TASK DETAILS —
Exercise in exact copying: restate word for word only the lines below from the one containing "Finanzas Personales" through the one containing "ezpieczeństwo samych ratowników.", omitting any pictures.

══ EXERCISE INPUTS

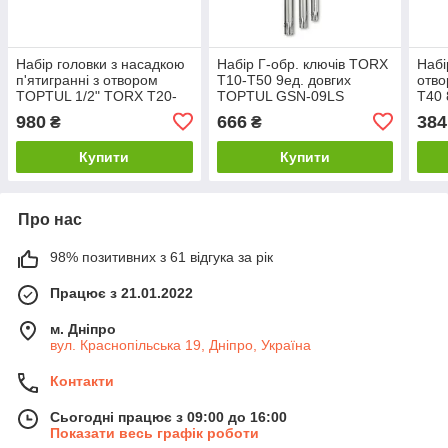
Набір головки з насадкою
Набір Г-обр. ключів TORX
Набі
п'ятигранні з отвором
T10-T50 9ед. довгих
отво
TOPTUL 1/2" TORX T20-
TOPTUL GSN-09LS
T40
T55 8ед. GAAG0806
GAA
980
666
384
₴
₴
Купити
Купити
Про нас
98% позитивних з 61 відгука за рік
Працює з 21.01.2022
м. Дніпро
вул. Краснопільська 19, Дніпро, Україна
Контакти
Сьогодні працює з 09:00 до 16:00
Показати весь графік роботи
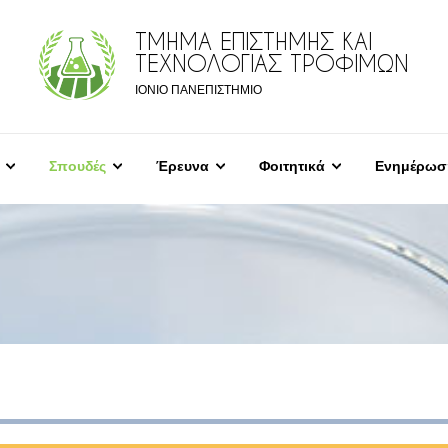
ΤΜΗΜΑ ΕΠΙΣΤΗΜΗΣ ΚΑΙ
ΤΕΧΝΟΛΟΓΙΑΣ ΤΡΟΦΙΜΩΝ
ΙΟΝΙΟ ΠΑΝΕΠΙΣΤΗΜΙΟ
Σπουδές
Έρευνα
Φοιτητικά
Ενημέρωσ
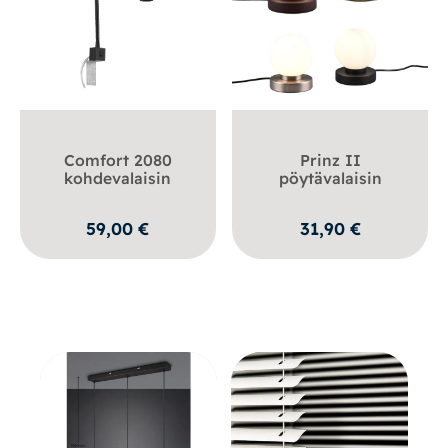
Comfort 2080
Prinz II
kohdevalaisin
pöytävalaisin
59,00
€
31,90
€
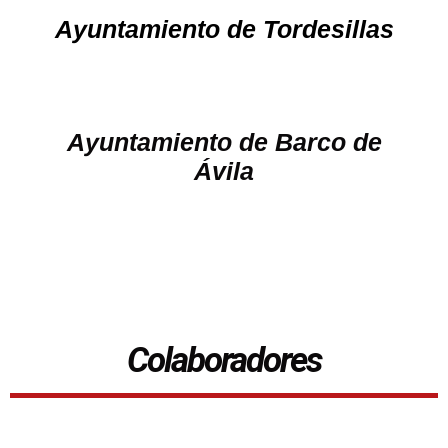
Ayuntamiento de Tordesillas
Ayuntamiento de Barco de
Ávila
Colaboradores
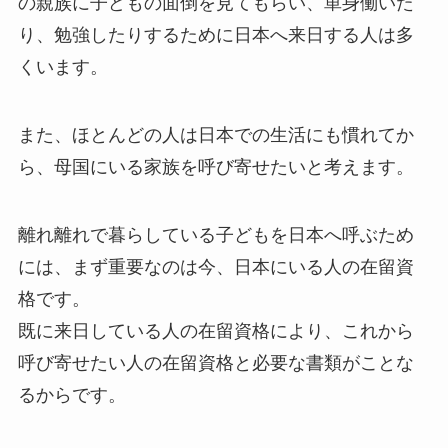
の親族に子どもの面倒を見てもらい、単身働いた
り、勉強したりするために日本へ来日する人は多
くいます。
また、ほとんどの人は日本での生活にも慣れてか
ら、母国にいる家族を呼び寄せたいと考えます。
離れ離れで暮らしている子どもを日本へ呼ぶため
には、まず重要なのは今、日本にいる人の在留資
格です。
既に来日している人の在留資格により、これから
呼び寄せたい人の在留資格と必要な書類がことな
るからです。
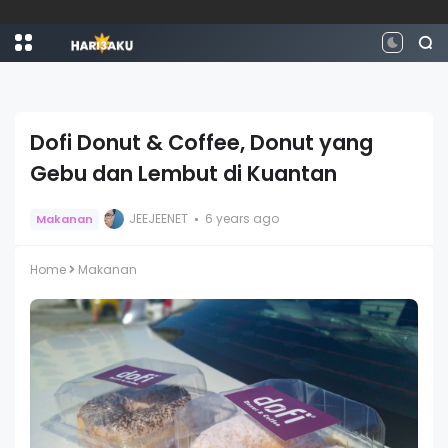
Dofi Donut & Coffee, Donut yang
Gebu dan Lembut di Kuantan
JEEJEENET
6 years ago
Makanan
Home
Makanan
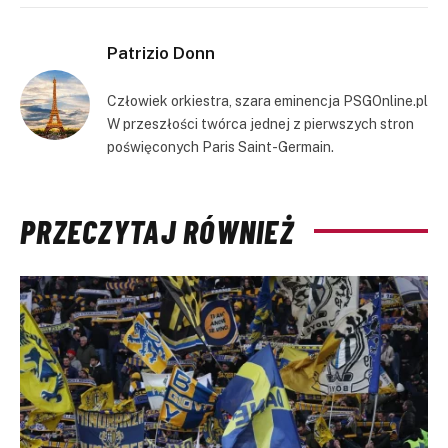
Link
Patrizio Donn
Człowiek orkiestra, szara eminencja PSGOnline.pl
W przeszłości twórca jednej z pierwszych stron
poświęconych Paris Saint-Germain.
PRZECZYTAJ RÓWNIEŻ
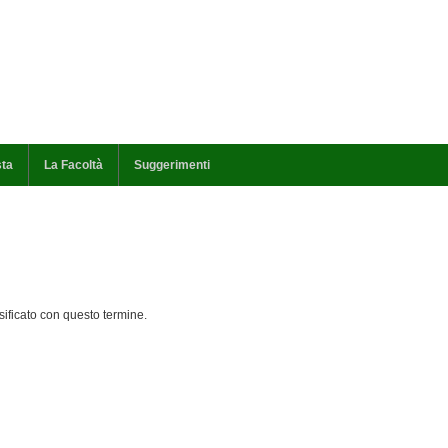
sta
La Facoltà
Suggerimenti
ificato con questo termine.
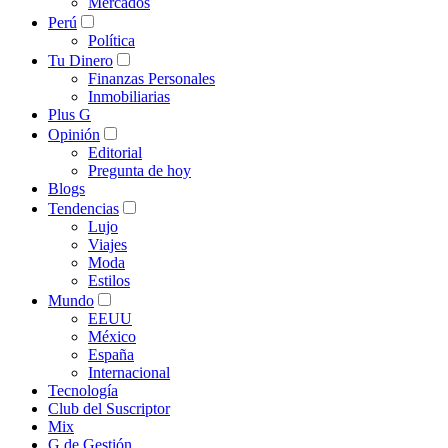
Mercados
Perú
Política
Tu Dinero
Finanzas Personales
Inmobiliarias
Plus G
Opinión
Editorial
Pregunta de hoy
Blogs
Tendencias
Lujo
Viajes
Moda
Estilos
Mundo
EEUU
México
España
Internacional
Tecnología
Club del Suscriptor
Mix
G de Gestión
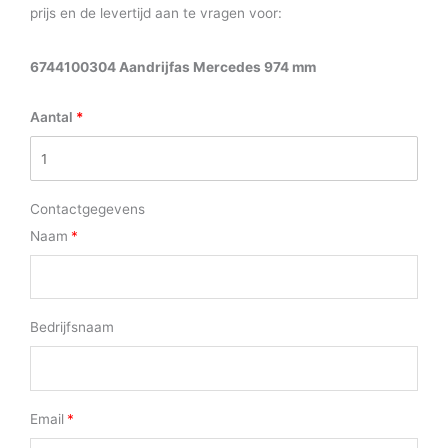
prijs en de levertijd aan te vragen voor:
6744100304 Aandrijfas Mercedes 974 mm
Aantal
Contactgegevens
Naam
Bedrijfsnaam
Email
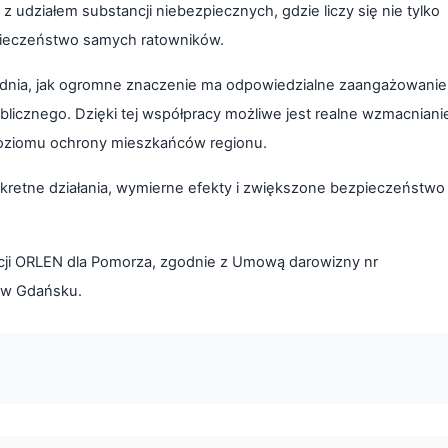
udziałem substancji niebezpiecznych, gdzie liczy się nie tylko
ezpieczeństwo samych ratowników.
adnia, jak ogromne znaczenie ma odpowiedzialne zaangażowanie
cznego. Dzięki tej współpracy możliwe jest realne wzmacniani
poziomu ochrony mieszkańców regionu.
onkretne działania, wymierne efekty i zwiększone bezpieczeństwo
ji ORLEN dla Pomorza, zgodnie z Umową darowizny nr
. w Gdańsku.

════

EXPECTED ANSWER —
Finanzas Personales
Inmobiliarias
Plus G
Opinión
Editorial
Pregunta de hoy
Blogs
Tendencias
Lujo
Viajes
Moda
Estilos
Mundo
EEUU
México
España
Internacional
Tecnología
Club del Suscriptor
Mix
G de Gestión
prijs en de levertijd aan te vragen voor:
6744100304 Aandrijfas Mercedes 974 mm
Aantal
Contactgegevens
Naam
Bedrijfsnaam
Email
udziałem substancji niebezpiecznych, gdzie liczy się nie tylko
ezpieczeństwo samych ratowników.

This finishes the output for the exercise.